Authorities at Yellowstone National Park released most of the 300 bison that had been held on fenced-in pasture for nearly a month, a park spokesman said Monday.
BILLINGS, Mont. Authorities at Yellowstone National Park released most of the 300 bison that had been held on fenced-in pasture for nearly a month, a park spokesman said Monday. Officials hoped the greening grass would keep the bison from straying outside the park in search of forage.
Al Nash said a handful of bison remained at the Stephens Creek holding site, including some cows with babies and bison that appeared close to giving birth.

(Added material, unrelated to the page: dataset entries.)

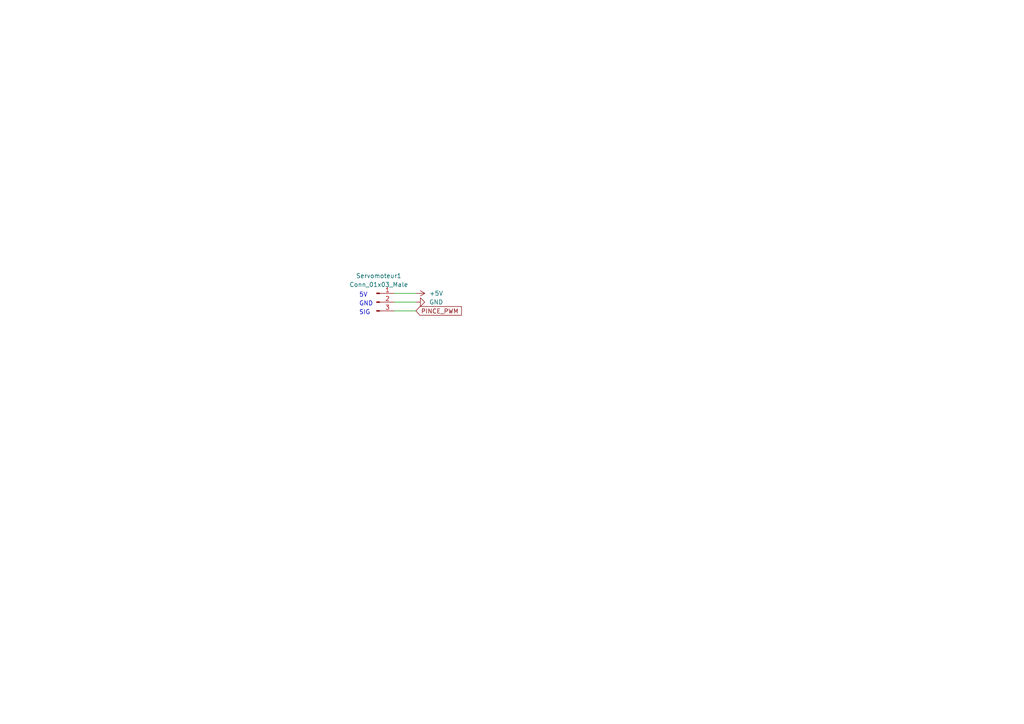
<source format=kicad_sch>
(kicad_sch (version 20211123) (generator eeschema)

  (uuid 514d0068-5ebb-44df-aaef-df90fdf4198b)

  (paper "A4")

  


  (wire (pts (xy 114.3 85.09) (xy 120.65 85.09))
    (stroke (width 0) (type default) (color 0 0 0 0))
    (uuid 3d15118a-140f-4893-8336-4343cdf840c7)
  )
  (wire (pts (xy 114.3 87.63) (xy 120.65 87.63))
    (stroke (width 0) (type default) (color 0 0 0 0))
    (uuid 3f2fdb39-e86f-4bd1-9351-0083363296fc)
  )
  (wire (pts (xy 114.3 90.17) (xy 120.65 90.17))
    (stroke (width 0) (type default) (color 0 0 0 0))
    (uuid ef3de4d0-4726-41d0-9b20-69aa1d09a7af)
  )

  (text "SIG" (at 104.14 91.44 0)
    (effects (font (size 1.27 1.27)) (justify left bottom))
    (uuid 1c973174-cfae-43a7-9082-b42a9a608f8b)
  )
  (text "5V" (at 104.14 86.36 0)
    (effects (font (size 1.27 1.27)) (justify left bottom))
    (uuid 9c7abf6c-81de-47db-95ad-2dbaf0a61bb7)
  )
  (text "GND" (at 104.14 88.9 0)
    (effects (font (size 1.27 1.27)) (justify left bottom))
    (uuid d38d04b8-7cc1-4d60-bfc7-eda8c8e2f0b3)
  )

  (global_label "PINCE_PWM" (shape input) (at 120.65 90.17 0) (fields_autoplaced)
    (effects (font (size 1.27 1.27)) (justify left))
    (uuid cc25af9a-590a-450b-b91d-db9859e1a1f7)
    (property "Intersheet References" "${INTERSHEET_REFS}" (id 0) (at 133.8279 90.0906 0)
      (effects (font (size 1.27 1.27)) (justify left) hide)
    )
  )

  (symbol (lib_id "power:GND") (at 120.65 87.63 90) (unit 1)
    (in_bom yes) (on_board yes) (fields_autoplaced)
    (uuid 09149148-a57f-4ba4-84ff-55c8a3eb3a16)
    (property "Reference" "#PWR0160" (id 0) (at 127 87.63 0)
      (effects (font (size 1.27 1.27)) hide)
    )
    (property "Value" "GND" (id 1) (at 124.46 87.6299 90)
      (effects (font (size 1.27 1.27)) (justify right))
    )
    (property "Footprint" "" (id 2) (at 120.65 87.63 0)
      (effects (font (size 1.27 1.27)) hide)
    )
    (property "Datasheet" "" (id 3) (at 120.65 87.63 0)
      (effects (font (size 1.27 1.27)) hide)
    )
    (pin "1" (uuid 2a20b700-999e-4c66-bb63-19a1784f3350))
  )

  (symbol (lib_id "Connector:Conn_01x03_Male") (at 109.22 87.63 0) (unit 1)
    (in_bom yes) (on_board yes) (fields_autoplaced)
    (uuid 546dd293-2ceb-480d-85b8-35278d403fdd)
    (property "Reference" "Servomoteur1" (id 0) (at 109.855 80.01 0))
    (property "Value" "Conn_01x03_Male" (id 1) (at 109.855 82.55 0))
    (property "Footprint" "Connector_PinHeader_2.54mm:PinHeader_1x03_P2.54mm_Vertical" (id 2) (at 109.22 87.63 0)
      (effects (font (size 1.27 1.27)) hide)
    )
    (property "Datasheet" "~" (id 3) (at 109.22 87.63 0)
      (effects (font (size 1.27 1.27)) hide)
    )
    (pin "1" (uuid 80fe0caf-5aea-49aa-ab07-5ffe0e1cda1e))
    (pin "2" (uuid 19096271-5084-4a32-9881-4164b78180bb))
    (pin "3" (uuid 79412d8d-0293-4bf3-903f-702336c9c9e5))
  )

  (symbol (lib_id "power:+5V") (at 120.65 85.09 270) (unit 1)
    (in_bom yes) (on_board yes) (fields_autoplaced)
    (uuid aa44f540-beda-49a8-81fa-3cd1e8ce6ae2)
    (property "Reference" "#PWR0161" (id 0) (at 116.84 85.09 0)
      (effects (font (size 1.27 1.27)) hide)
    )
    (property "Value" "+5V" (id 1) (at 124.46 85.0899 90)
      (effects (font (size 1.27 1.27)) (justify left))
    )
    (property "Footprint" "" (id 2) (at 120.65 85.09 0)
      (effects (font (size 1.27 1.27)) hide)
    )
    (property "Datasheet" "" (id 3) (at 120.65 85.09 0)
      (effects (font (size 1.27 1.27)) hide)
    )
    (pin "1" (uuid 1136b6e2-4407-4c14-bd9f-b94c1283fea4))
  )
)

</source>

He said officials planned to move those animals from the area separately, to allow the animals to move at a slower pace and to minimize stress on the bison.
The bison had been held at the Stephens Creek site, just inside the park's northern edge, since March 22, when they were captured to keep them from migrating into Montana for forage.
The hazing and capture of bison is allowed under a state-federal management plan, aimed at reducing the potential spread of the disease brucellosis from bison to cattle in the state. Brucellosis is a disease that can cause cows to abort. It can be spread by direct contact with infected animals or an area contaminated by such things as the birthing materials or aborted fetuses of infected animals, according to the state Department of Livestock.
Nash said the park put in place protocols to deal with the potential for transmission among the captured bison. For example, he said, onsite personnel segregated bison that appeared ready to give birth, disposed of matter left behind and disinfected the area with a chlorine bleach solution.
He said he did not know if similar actions were taken in previous years when bison also were held temporarily at Stephens Creek.
So far this year, 1,255 bison have been captured near the park's northern boundary, and 849 of those were sent to slaughter, Nash said. Several animals died in the past few weeks in holding at Stephens Creek, and Nash said he knew of two instances in which cows also aborted fetuses.
Several dozen bison also have been sent to slaughter after being captured near the park's western boundary.
The bison management plan lists 3,000 as the target bison population. The late winter-early spring estimate released by the park in early March put the population at about 3,500. Heading into winter, the population was estimated at 4,900, a documented high.
Dan Brister, of the activist Buffalo Field Campaign, said he worries about the stress being put on the bison. He believes park officials could have released the bison earlier than they did. But Nash said officials waited until they believed forage and green-up conditions were sufficient to allow for a successful release.